I hope to God Phoebe survives. There’s a chance, as Jar said. She can’t have been there long.
‘Who’s at the door?’ Niamh asked.
We both listened. I could hear Jar’s voice but not the other person’s. Then the door closed and Jar came back up the stairs. I looked up and saw him in the doorway, with Tim beside him, his white tie undone, eyes red, hair a mess.
‘I just wanted to check that you’re OK,’ he said, sheepishly.
I glanced at Tim and then Jar, wondering how Tim had found me, why Jar let him in.
‘Do you fancy an Irish whiskey?’ Jar said to him and then smiled at me, as if to tell me that everything was in hand.
‘Or a tea?’ Niamh said.
Tim looked at me and then Jar. ‘A large whiskey.’
For a moment I wondered if Jar and Tim knew each other, whether the whole evening had been another set-up, but it turned out Jar just wanted to give Tim a chance to explain himself. A bit of male solidarity, which irked me, but Jar also knew how bad I felt about walking out on him. More than anything, I think he just felt sorry for Tim, for me, for everyone w
ho’d been at the ball, and over a new bottle of twelve-year-old Yellow Spot (‘toasted barley, newly cut hay, hint of grapes’) he encouraged us to talk about Phoebe.
As dawn broke, Jar made us all scrambled eggs and bacon, our alternative May Ball breakfast, which the four of us devoured as if we’d not eaten for days. He put on the Villagers, too, who I never did get to see at the ball.
In a quiet moment on the sofa, Tim apologised for Hannah, hoped she hadn’t upset me. Jar was right, of course. They used to go out and she’s never forgiven him for splitting up. He didn’t know that I’d been about to walk out on our evening, had just assumed that I was swept up in the awful events of the Fellows’ Garden, and I left it at that.
‘How did you know where I was?’ I asked.
‘I asked a few people in the street if they’d seen a beautiful girl in a ball gown wandering around on her own.’ He paused, glancing across at Jar and Niamh, who were washing up. ‘Is Jar the chosen one then?’
I nodded, feeling guilty that I’d misjudged Tim and grateful to Jar for allowing some closure on the evening, as my counsellor would say.
I wonder if Dr Lance ever called Phoebe in, whether she met the foxy college shrink.
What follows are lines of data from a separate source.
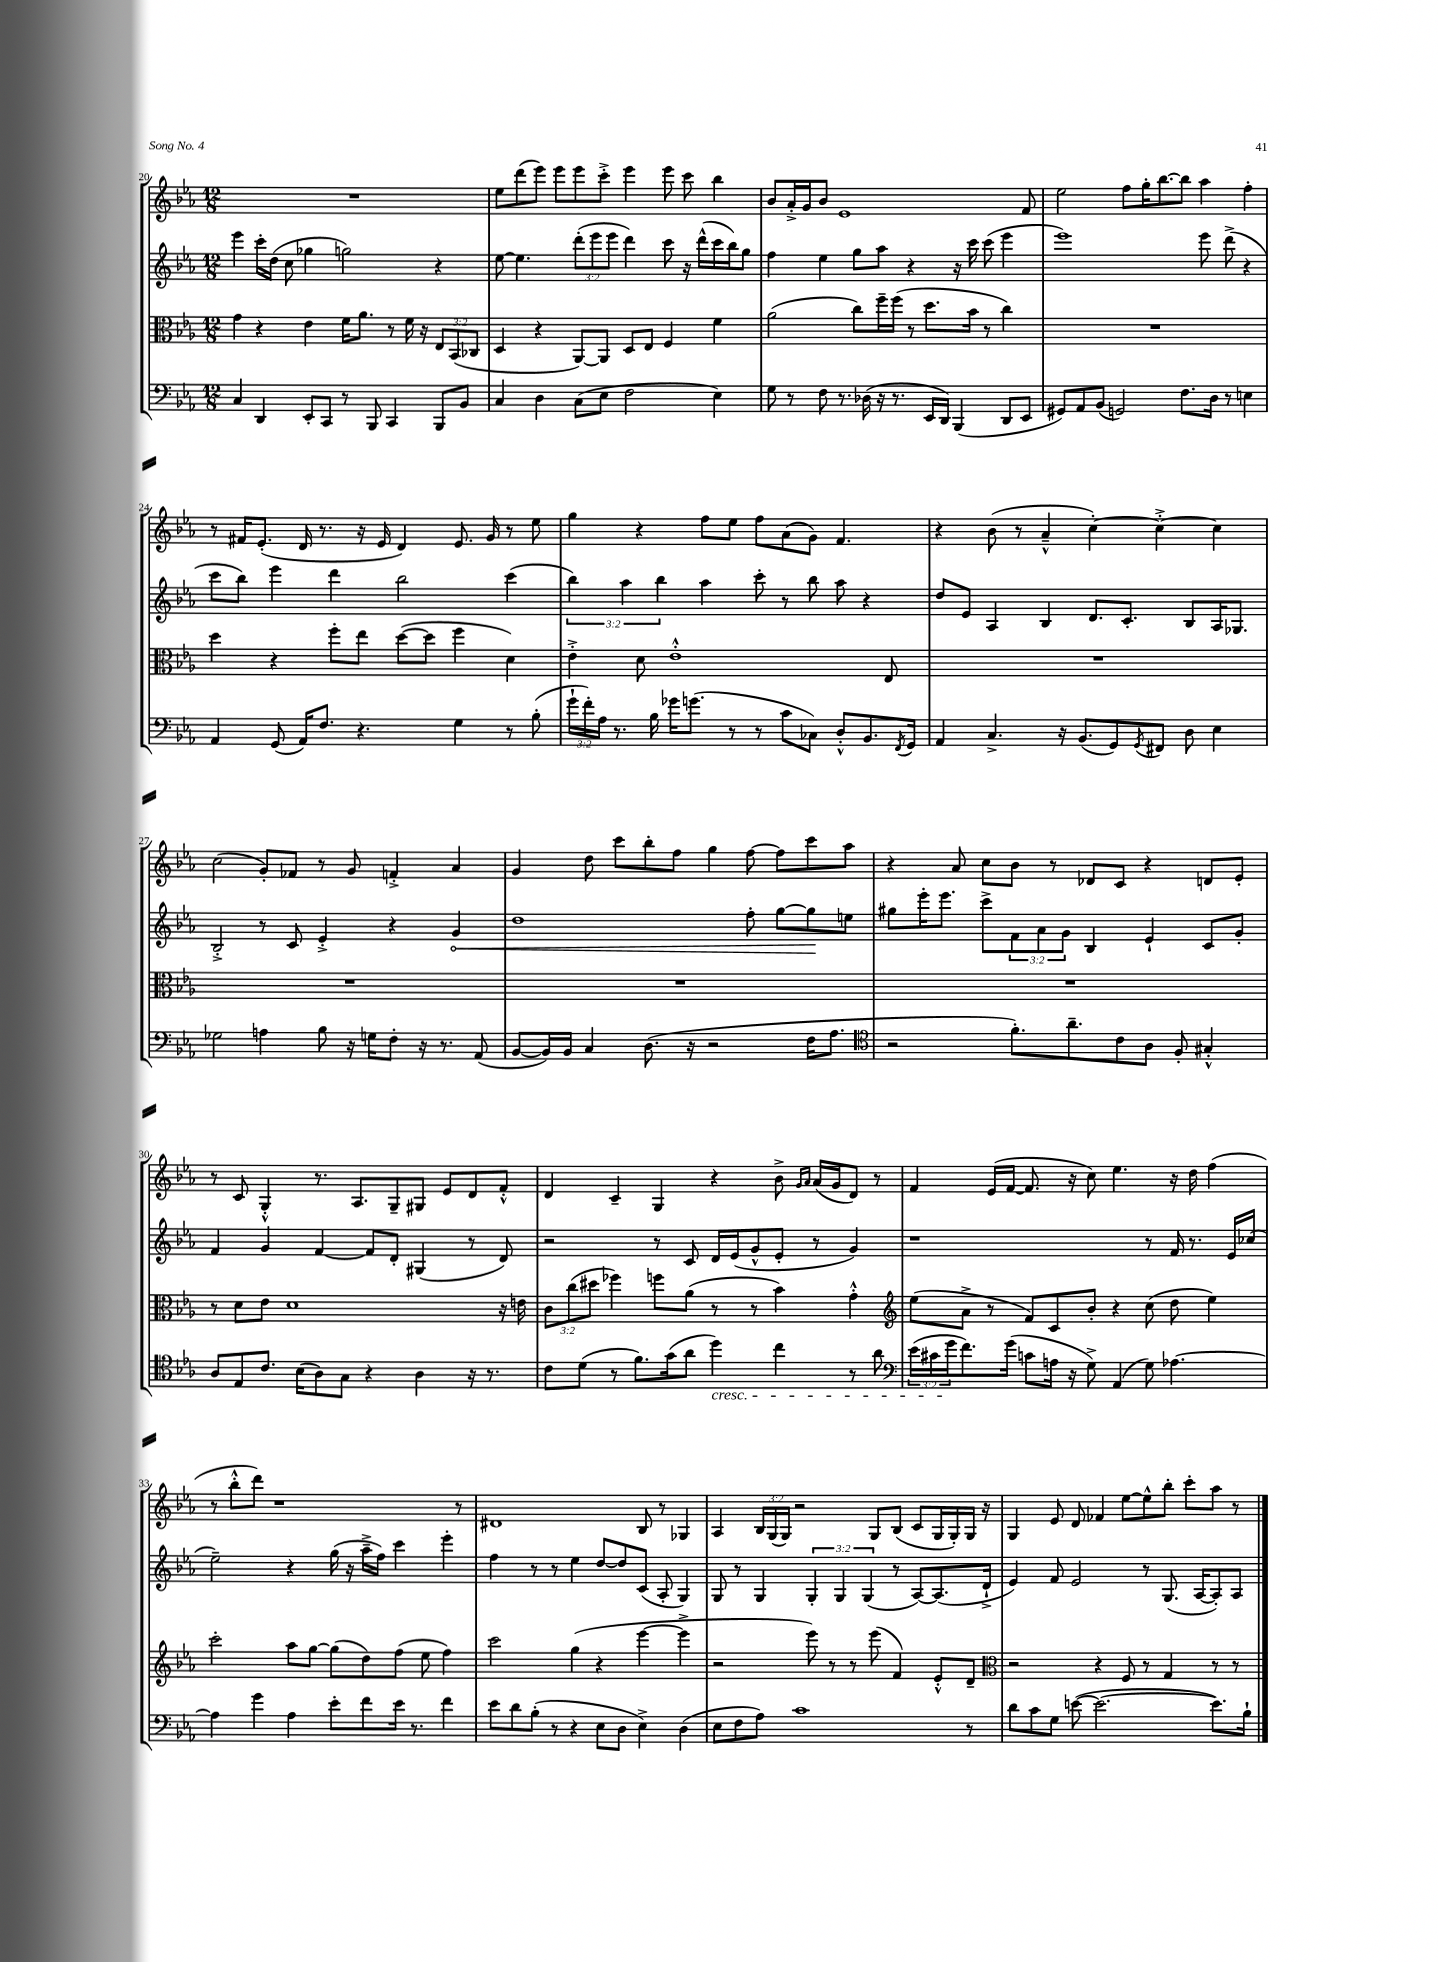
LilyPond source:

<<
\new StaffGroup <<
\new Staff = "s0" {
    \clef treble \key ees \major \numericTimeSignature \time 12/8 \override Staff.TupletNumber.text = #tuplet-number::calc-fraction-text
    R1. |
    ees''8 d'''8( ees'''8) ees'''8 ees'''8 c'''8-.-> ees'''4 ees'''8 c'''8 bes''4 |
    bes'8 aes'16-.-> g'16 bes'8 ees'1 f'8 |
    ees''2 f''8 g''16-. bes''8.~ bes''8 aes''4 f''4-. |
    r8 fis'16 ees'8.-.( d'16 r8. r16 ees'16 d'4) ees'8. g'16 r8 ees''8 |
    g''4 r4 f''8 ees''8 f''8 aes'8( g'8) f'4. |
    r4 bes'8( r8 aes'4---^ c''4~-.) c''4~-.-> c''4 |
    c''2( g'8-.) fes'8 r8 g'8 f'4-.-> aes'4 |
    g'4 d''8 c'''8 bes''8-. f''8 g''4 f''8~ f''8 c'''8 aes''8 |
    r4 aes'8 c''8 bes'8 r8 des'8 c'8 r4 d'8 ees'8-. |
    r8 c'8 g4-.-^ r8. aes8. g8-- gis8 ees'8 d'8 f'8-.-^ |
    d'4 c'4-- g4 r4 bes'8-> \grace { g'16 aes'16 } aes'16( g'16 d'8) r8 |
    f'4 ees'16( f'16~ f'8. r16 c''8) ees''4. r16 d''16 f''4( |
    r8 bes''8-.-^ d'''8) r1 r8 |
    dis'1 bes8 r8 ges4 |
    aes4 \tuplet 3/2 { bes16 g16( g16) } r2 g8 bes8( c'8 g16 g16-.) g16 r16 |
    g4 ees'8 d'8 fes'4 ees''8~ ees''8-^ bes''8-. c'''8-. aes''8 r8 \bar "|." |
}
\new Staff = "s1" {
    \clef treble \key ees \major \numericTimeSignature \time 12/8 \override Staff.TupletNumber.text = #tuplet-number::calc-fraction-text
    ees'''4 c'''16-. d''16( c''8 ges''4 g''2) r4 |
    ees''8~ ees''4. \tuplet 3/2 { d'''8-.( ees'''8 ees'''8 } d'''4) c'''8 r16 d'''16-^( c'''16 bes''16) g''8 |
    f''4 ees''4 g''8 aes''8 r4 r16 c'''16 c'''8( ees'''4 |
    ees'''1) ees'''8 d'''8->( r4 |
    c'''8 bes''8) ees'''4 d'''4 bes''2 c'''4( |
    \tuplet 3/2 { bes''4) aes''4 bes''4 } aes''4 c'''8-. r8 bes''8 aes''8 r4 |
    d''8 ees'8 aes4 bes4 d'8. c'8.-. bes8 aes16 ges8. |
    bes2-.-> r8 c'8 ees'4-.-> r4 \once \override Hairpin.circled-tip = ##t g'4\< |
    d''1 f''8-. g''8~ g''8\! e''8 |
    gis''8 ees'''16-. ees'''8. c'''8-> \tuplet 3/2 { f'8 aes'8 g'8 } bes4 ees'4-! c'8 g'8-. |
    f'4 g'4 f'4~ f'8 d'8-. gis4( r8 d'8) |
    r2 r8 c'8 d'16 ees'16( g'8-^ ees'8-. r8 g'4) |
    r1 r8 f'16 r8. ees'16 ces''16( |
    ees''2--) r4 g''16( r16 aes''16---> f''16) c'''4 ees'''4-. |
    f''4 r8 r8 ees''4 d''8~ d''8 c'8( aes8-. g4) |
    g8 r8 g4 \tuplet 3/2 { g4-. g4 g4( } r8 aes8~) aes8.( d'16-!-> |
    ees'4) f'8 ees'2 r8 g8.( aes16~ aes8-.) aes8 \bar "|." |
}
\new Staff = "s2" {
    \clef alto \key ees \major \numericTimeSignature \time 12/8 \override Staff.TupletNumber.text = #tuplet-number::calc-fraction-text
    g'4 r4 ees'4 f'16 aes'8. r8 f'16 r16 \tuplet 3/2 { ees8 bes,8( ces8 } |
    d4 r4 aes,8~) aes,8 d8 ees8 f4 f'4 |
    aes'2( c''8) f''16-- f''16( r8 d''8. bes'16 r8 c''4) |
    R1. |
    d''4 r4 f''8-. ees''8 d''8~( d''8 f''4 d'4) |
    ees'4-.-> d'8 ees'1-.-^ ees8 |
    R1. |
    R1. |
    R1. |
    R1. |
    r8 d'8 ees'8 d'1 r16 e'16 |
    \tuplet 3/2 { c'8 c''8( dis''8 } fes''4) f''8 aes'8( r8 r8 bes'4) g'4-.-^ |
    \clef treble ees''8( aes'8-> r8 f'8) c'8 bes'8-. r4 c''8( d''8 ees''4) |
    c'''2-. aes''8 g''8~ g''8( d''8) f''8( ees''8 f''4) |
    c'''2 g''4( r4 ees'''4~ ees'''4-> |
    r2 ees'''8) r8 r8 ees'''8( f'4) ees'8-.-^ d'8-- |
    \clef alto r2 r4 f8 r8 g4 r8 r8 \bar "|." |
}
\new Staff = "s3" {
    \clef bass \key ees \major \numericTimeSignature \time 12/8 \override Staff.TupletNumber.text = #tuplet-number::calc-fraction-text
    c4 d,4 ees,8-. c,8 r8 bes,,8 c,4 bes,,8 bes,8 |
    c4 d4 c8( ees8 f2 ees4) |
    g8 r8 f8 r8. des16( r16 r8. ees,16 d,16) bes,,4( d,8 ees,8 |
    gis,8) aes,8 bes,8( g,2) f8. d16 r8 e4 |
    aes,4 g,8( aes,16) f8. r4. g4 r8 bes8-.( |
    \tuplet 3/2 { g'16-! f'16-.) aes16 } r8. bes16 ges'16 g'8.( r8 r8 c'8 ces8) d8-.-^ bes,8. \acciaccatura { f,8 } g,16 |
    aes,4 c4.-> r16 bes,8.( g,8) \acciaccatura { g,8 } fis,8 d8 ees4 |
    ges2 a4 bes8 r16 g16 f8-. r16 r8. aes,8( |
    bes,8~ bes,16) bes,16 c4 d8.( r16 r2 f16 aes8. |
    \clef tenor r2 f'8.-.) aes'8.-- c'8 aes8 f8-. gis4-.-^ |
    aes8 ees8 c'8. bes16( aes8) g8 r4 aes4 r16 r8. |
    c'8 d'8( r8 f'8.) g'16( aes'8 d''4\cresc) c''4 r8 aes'8 |
    \clef bass \tuplet 3/2 { ees'16( cis'16 g'16\! } f'8.) g'16( c'8 a16 r16 g8->) aes,4( g8) aes4.~ |
    aes4 g'4 aes4 ees'8-. f'8 ees'16 r8. f'4 |
    ees'8 d'8 bes8-.( r8 r4 ees8 d8 ees4->) d4( |
    ees8 f8 aes8) c'1 r8 |
    d'8 c'8 g8 e'8~( e'2.~ e'8.) bes16-! \bar "|." |
}
>>
>>
\layout { \context { \Score currentBarNumber = #20 } }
Phoebe always had a complicated relationship with authority. I realise more than ever now how lucky I am. It could have been me swinging from a tree.
19
Jar’s mind clears the moment he steps out on to Harley Street and into an ordinary day. The sky is an electric blue and people are on their way to work, clutching takeaway coffees, talking on phones, messenger bags strapped across shoulders. A few people are running, light rucksacks on their backs. On the corner, an orange-tanned woman – all fur coat and no knickers, Jar thinks – hails a taxi.
He could do with an espresso himself, as he glances at the brass plates beside the doors of the Georgian houses he passes, a snapshot of affluent hypochondria and vanity: dental implants, colon hydrotherapy, aesthetic surgery, mindfulness hypnotherapy, thread-vein removal, leech therapy, laser teeth-whitening. He got off lightly.
The session with Kirsten was unnerving, though. Her line of questioning was odd, even allowing for Freud: asking if Rosa kept a diary. And that reference to contrails left in the sky. He’s more troubled that he confided in her, fell briefly under her fleshy spell.